HTC is losing the smartphone sales war, with its devices continuing to be outsold by Apple (NasdaqGS: AAPL - news) 's iPhone and Samsung's Galaxy range.

The Taiwanese firm, whose phones include the Butterfly, said net profit in the fourth quarter of 2012 had missed forecasts and plunged 91% year on year.

HTC's unaudited net profit for the October to December period was $34.47m (£21.47m), down from $379.84m (£236.67m) in the same period a year earlier and $134.44m (£83.72m) in the previous quarter.

HTC, the world's fifth-largest smartphone maker, did not elaborate.

Eighteen analysts had forecast a net profit of $50.67m (£31.55m) in the quarter, according to a Thomson Reuters survey.

Last week, market research firm Strategy Analytics predicted Samsung would continue to dominate the smartphone market.

It said there would be a clash between the South Korean firm and its US rival this year, with Apple trying to claw back the lower end of the market with a cheaper "iPhone mini".

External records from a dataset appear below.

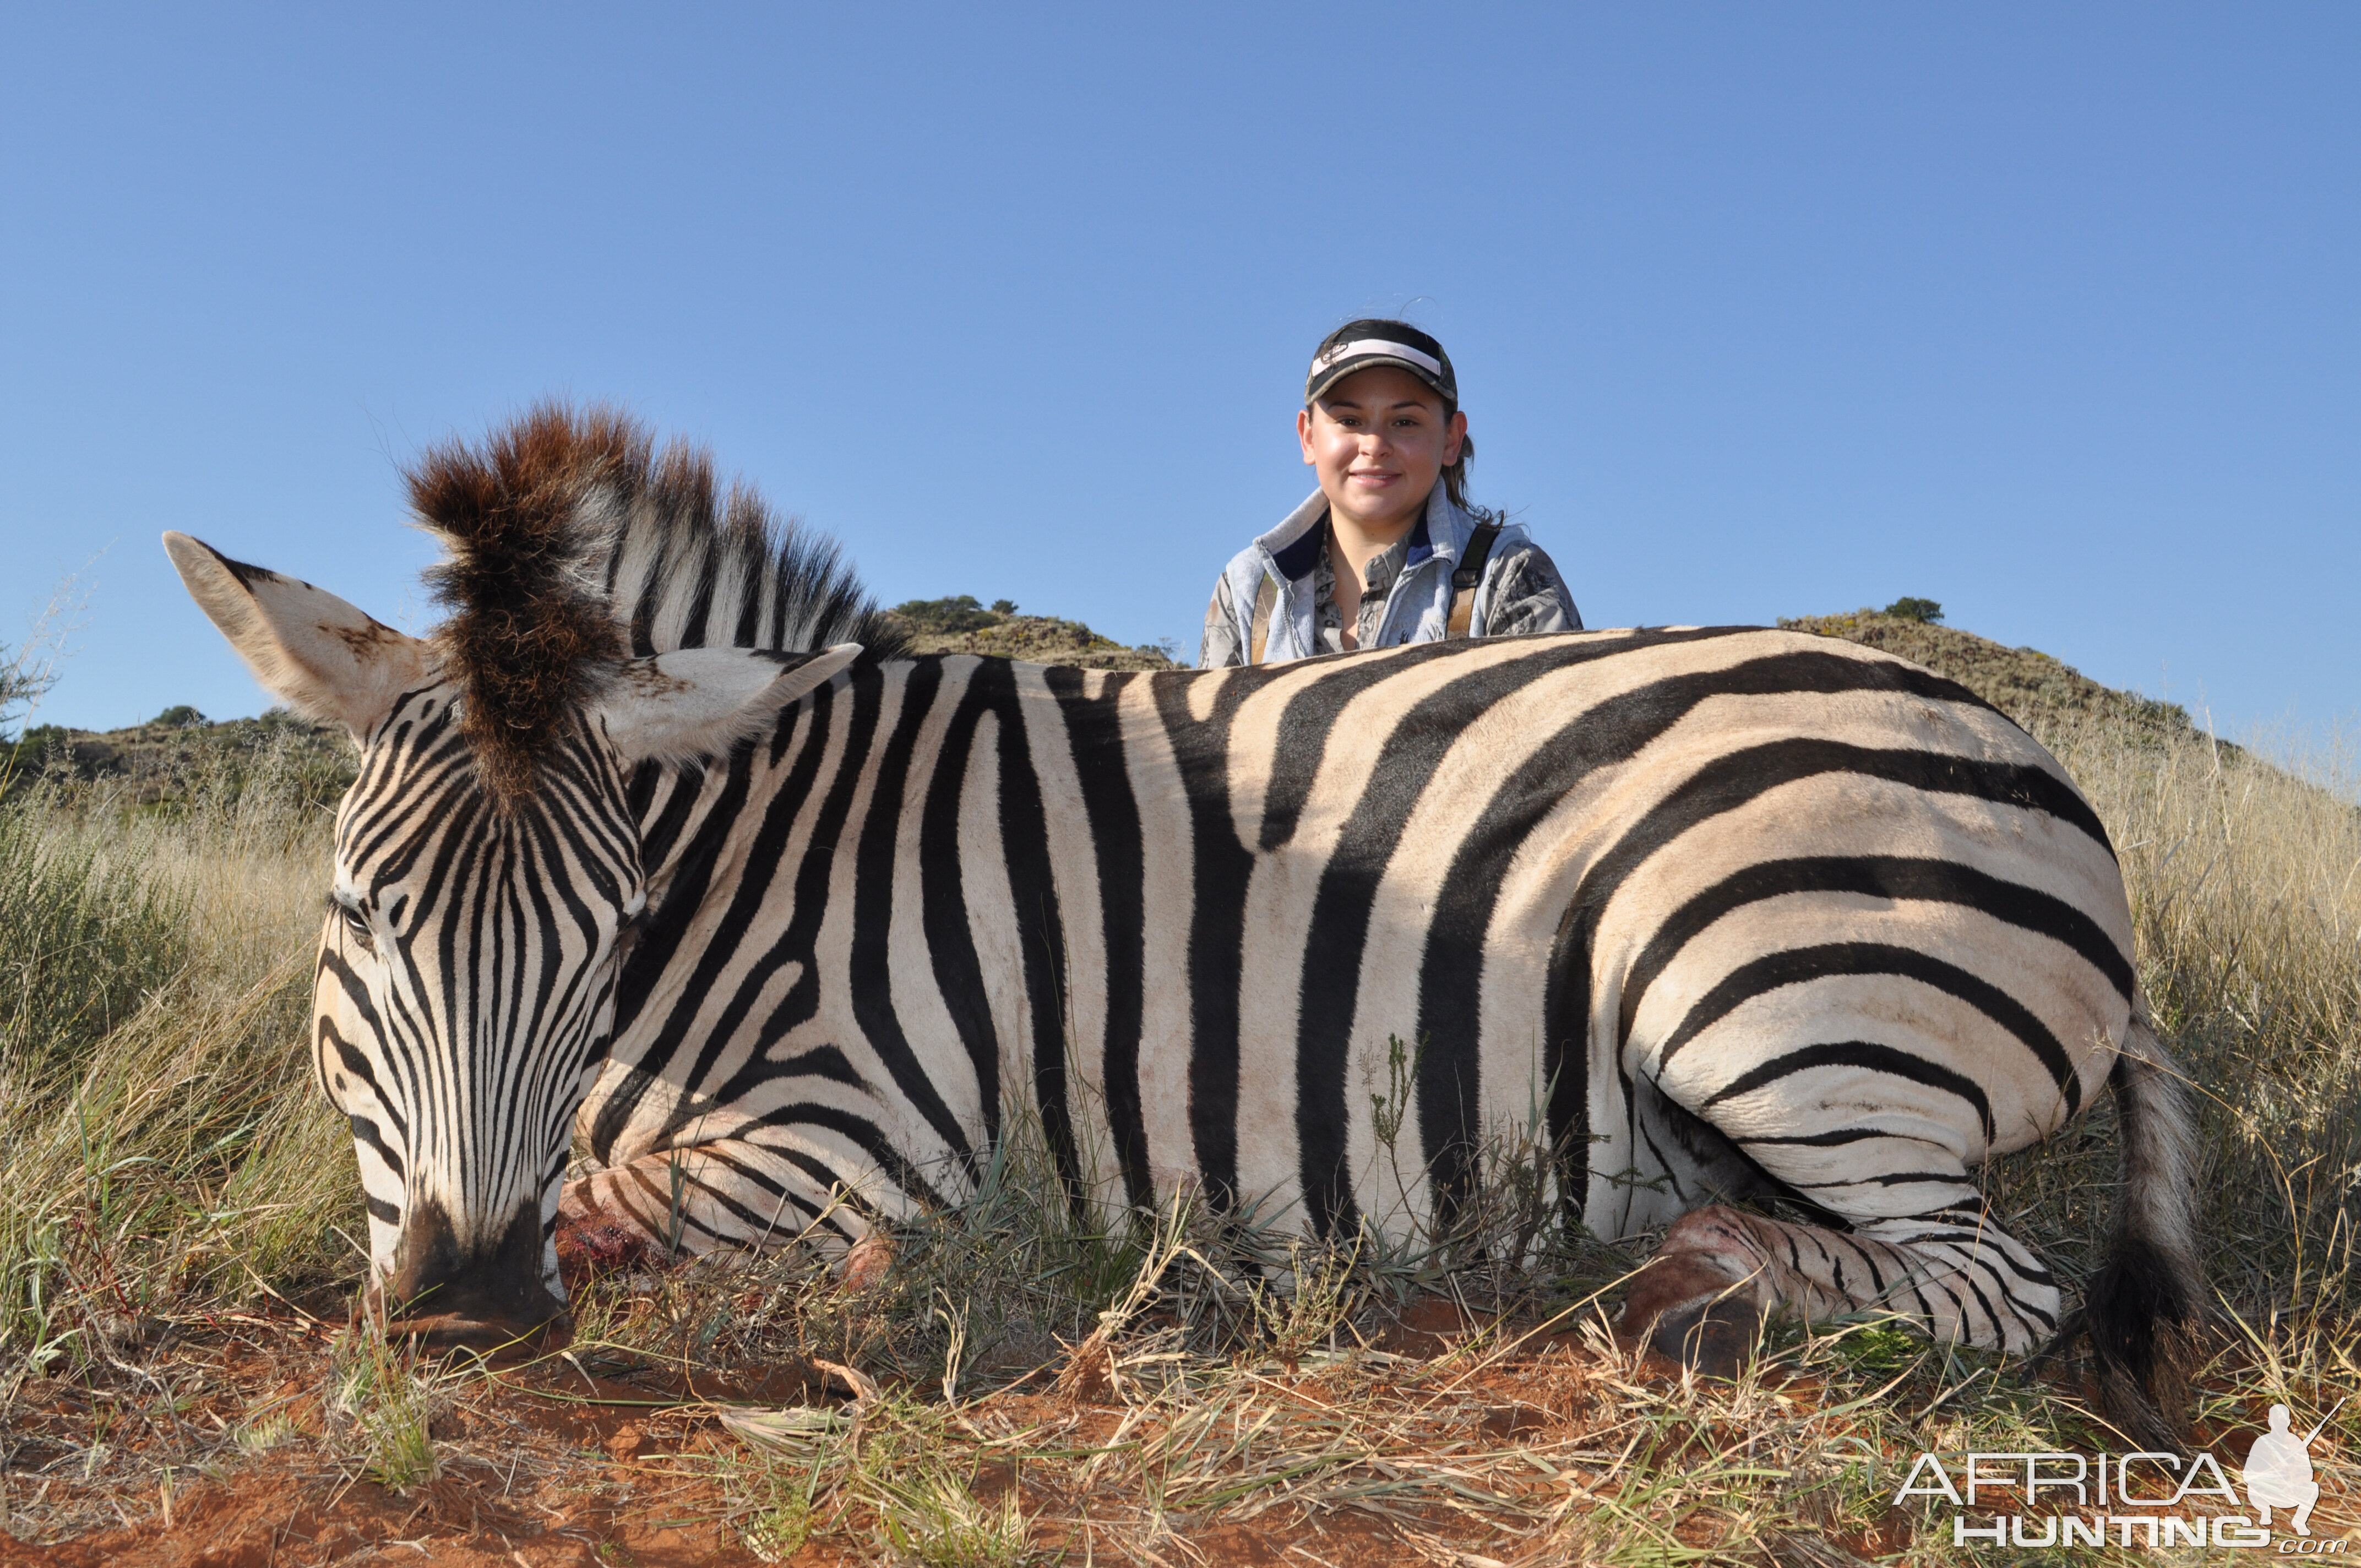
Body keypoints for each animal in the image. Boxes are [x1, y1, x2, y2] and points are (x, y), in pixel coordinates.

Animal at [161, 406, 2191, 1445]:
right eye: (361, 914)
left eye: (608, 931)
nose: (470, 1312)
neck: (767, 856)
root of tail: (2029, 759)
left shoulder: (884, 1129)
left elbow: (643, 1201)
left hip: (1757, 995)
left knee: (1995, 1292)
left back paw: (1687, 1286)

Meanwhile, Sharp, which makes Aquos brand TVs among other products, is projecting an operating profit in the October-March second half of its business year.

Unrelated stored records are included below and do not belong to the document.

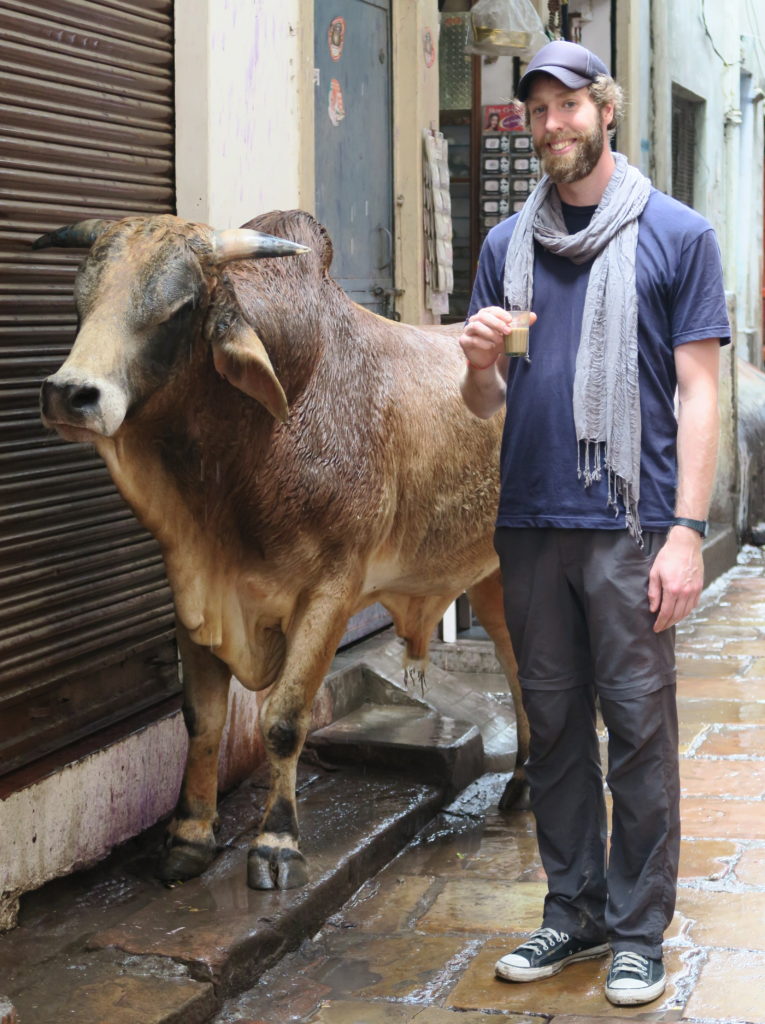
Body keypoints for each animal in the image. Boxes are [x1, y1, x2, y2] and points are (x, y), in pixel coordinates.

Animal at [34, 211, 528, 892]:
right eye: (80, 297)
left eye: (180, 307)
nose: (70, 394)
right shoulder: (193, 587)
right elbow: (203, 719)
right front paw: (190, 835)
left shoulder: (332, 592)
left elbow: (285, 720)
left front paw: (276, 841)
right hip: (493, 578)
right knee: (519, 670)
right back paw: (525, 783)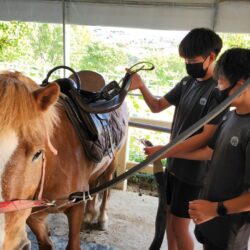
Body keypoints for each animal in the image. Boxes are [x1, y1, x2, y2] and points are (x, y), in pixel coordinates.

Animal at [0, 71, 129, 250]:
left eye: (38, 153)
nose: (7, 243)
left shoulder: (75, 206)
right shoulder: (34, 217)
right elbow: (46, 244)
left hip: (113, 161)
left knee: (105, 187)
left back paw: (101, 217)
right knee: (94, 183)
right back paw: (90, 214)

That would unlock additional funds from banks, after the struggling Japanese company won a $4.4bn (£2.7bn) bailout from its lenders in October.

Sharp had warned in November (Xetra: A0Z24E - news) that it might not be able to survive on its own after doubling its full-year net loss forecast to $5.6bn (£3.49bn).

Company president Takashi Okuda said the firm had been benefiting from higher revenues from large household appliances and a slight upturn in LCD TV sales.

Sharp shares lost more than half their value in the 2012 calendar year against a 23% rise in the Nikkei index.